Qué hacer >>
1. Pasa al inglés esta oración del texto sobre los premios César: «La entrega fue dedicada asimismo a Patrice Chéreau, fallecido recientemente y aclamada figura del teatro (y del cine).»
2. Escribe la parte siguiente del texto sobre los premios César a partir de su última oración.

___ Fragmento del documento ___

En esta 39ª entrega, siempre transmitida por la señal paga Canal +, “en clair”, es decir en acceso libre y gratuito sólo por una vez (Francia es el país del servicio público y el cine, a pesar de sus derivas privadas, privatistas o privatizadoras, es considerado uno de ellos), estuvo dedicada al centenario del nacimiento de Henri Langlois, cofundador, entre tantas otras cosas, de la Cinemateca Francesa. Fue Jean-Luc Godard quien popularizó la expresión del pleonasmo de esta peculiar entrega de premios “a los profesionales de la profesión”, resumiendo todo sobre este ritual que cada año busca distraer y sólo logra fastidiar tanto a quien escribe como a la mayoría de los telespectadores. La entrega fue dedicada asimismo a Patrice Chéreau, fallecido recientemente y aclamada figura del teatro (y del cine).
Poco y nada hubo de Langlois en el desarrollo de la ceremonia ni en el palmarés, que reflejó hasta el hartazgo los ejes omnipresentes en 2013: el interminable debate y la crispación generalizada que rodearon durante meses a la sanción de la ley que aprobó el “Matrimonio para todos”; el interminable debate y la exposición mediática sobre la “identidad y/o vida sexual” y las “cuestiones de género”. Estas dos tendencias aparecieron representadas por las nominaciones de Guillaume et les garçons, à table!, La vida de Adèle, El desconocido del lago y, en diferente pero no menor medida, La Vénus à la fourrure, Joven y bella, La religieuse y hasta Syngué Sabour – Pierre de patience.
En un país donde el debate político serio no sólo es permanente sino que constituye la piedra angular de la democracia y el estado de derecho, solo hubo dos films “políticos” votados entre los 44 que recibieron al menos una nominación y los 199 estrenados: Quai d'Orsay, de Bertrand Tavernier (quien tuvo la sagacidad y la...¿visión? de confiar el papel de una ministra muy especial a la multiperseguida Julie Gayet por su supuesto romance con el presidente François Hollande y su perfume de falso escándalo); y El pasado, del iraní Asghar Farhadi (¿es cine francés?). El César incluye, además, una categoría de “Mejor Opera Prima”, donde se podría incluir, pero sólo parcialmente, a la sobrestimada La bataille de Solférino, de Justine Triet, con la nueva sensación del “cine indie francés” (si tal cosa existiera): el neurasténico Vincent Macaigne, presente en al menos tres de las películas en competencia cumpliendo diferentes roles.
Este panorama general me lleva a hablar de los votos, o en todo caso de los votantes. Los organizadores destacan que casi 200 películas en la lista de posibles votadas brindan un panorama bastante completo de la oferta de 2013. Y como las nominaciones no abarcaban un campo más amplio, ahora existen siete candidatas (en lugar de cinco) en las cuatro categorías mayores (incluyendo Mejor Película Extranjera, con una cuota... francófona). Según el influyente semanario “cultural de izquierda progre pero selectivo” (las comillas son mías) Télérama, “hay una ecuación ´película para los César' que reúne tres elementos, cada uno ponderando los otros: ambición artística, éxito de público y notoriedad. El todo salpicado de un ingrediente extra algo misterioso: la popularidad de tal o cual artista en la profesión.”

___ Datos recopilados ___

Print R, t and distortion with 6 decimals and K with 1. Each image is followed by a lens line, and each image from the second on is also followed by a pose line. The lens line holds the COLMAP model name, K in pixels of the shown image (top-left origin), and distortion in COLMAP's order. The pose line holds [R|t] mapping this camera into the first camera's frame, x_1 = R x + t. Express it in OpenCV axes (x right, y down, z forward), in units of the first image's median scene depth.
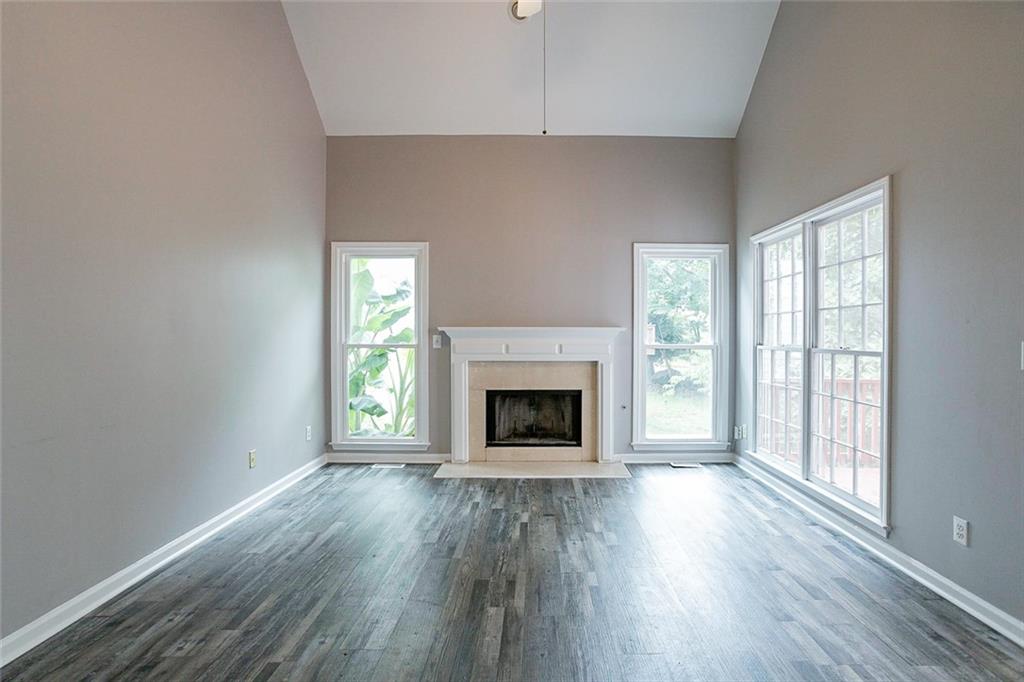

___

Respuestas >>
1. The ceremony was also dedicated to Patrice Chéreau, who died recently and was an acclaimed figure of the theater (and of film).

2.
Los César serían una caja de resonancia de una notoriedad adquirida y no un reparador de injusticias. A su vez, funcionan como una caja de resonancia que, luego de la lluvia de nominaciones, provoca un aumento más que considerable en la afluencia de público a las salas. El fenómeno no se aplica solamente al pequeño film de autor inesperado (por ejemplo Séraphine, de Martin Provost, 2008), sino también al gran film de autor multipremiado (Amour, de Michael Haneke, 2013). La realidad es que los títulos ganadores vuelven a estrenarse, si es que todavía no siguen en cartel (no olvidemos que Francia es el país con mayor cantidad de salas del mundo). Así, el lunes siguiente a las nominaciones y el lunes siguiente a la entrega los distribuidores vuelven a negociar la presencia de los distintos largometrajes en las carteleras y su número de copias en circulación. No obstante, existe algo falsamente excitante y novedoso: la mayoría de las películas que compiten ya están disponibles o a punto de comercializarse en DVD antes del César. A su vez, las plataformas VoD (incluidas en todo abono de televisión, y que permiten “alquilar” por un mínimo de 48 horas cualquier film, en VO y/o VF, desde el propio televisor y hasta en computadora o tablet) proponen un “paquete César” de todos los títulos. La ceremonia es, entonces, un más que potencial segundo mercado.
Pero volvamos a los votantes. Que suelen no estar en la sala. No hay jurado, como en los festivales. No hay comité de “grandes electores”. Sin embargo, la Academia de los César está compuesta por 4.380 miembros que deben ser profesionales que postulan oficialmente (como para todo en Francia) mediante presentación de CV (hay que haber trabajado en tres largometrajes estrenados en salas en los último cinco años) y la recomendación de dos padrinos (no sabemos quiénes son). Sorpresa: como para (casi) todo en Francia, también se requiere el pago de una cuota anual (60 euros en 2013), que permite el acceso a una selección de films en DVD -sin embargo, los productores no tienen la obligación de incluir su o sus películas a un costo determinado. Quienes no paguen pueden ser teóricamente excluidos al cabo de cinco años (y varias cartas que recuerdan esta obligación...). Unos 4.045 miembros pagaron y votaron para este César. La mayoría fueron técnicos, jefes de rubro (unos 2500), 500 actores, 500 realizadores, pocos distribuidores, ningún periodista (salvo los que forman parte de un “colegio de personalidades”, siempre según Télérama). El voto es libre, cada uno puede votar por su o sus propias películas; se calcula una participación de 60% en la primera vuelta y de 80% en la segunda: los votantes eligen entre los nominados. Y el resultado final suele aburrir, enojar y decepcionar al público, aunque haya concurrido en masa a ver las películas. L'esprit français de contradiction...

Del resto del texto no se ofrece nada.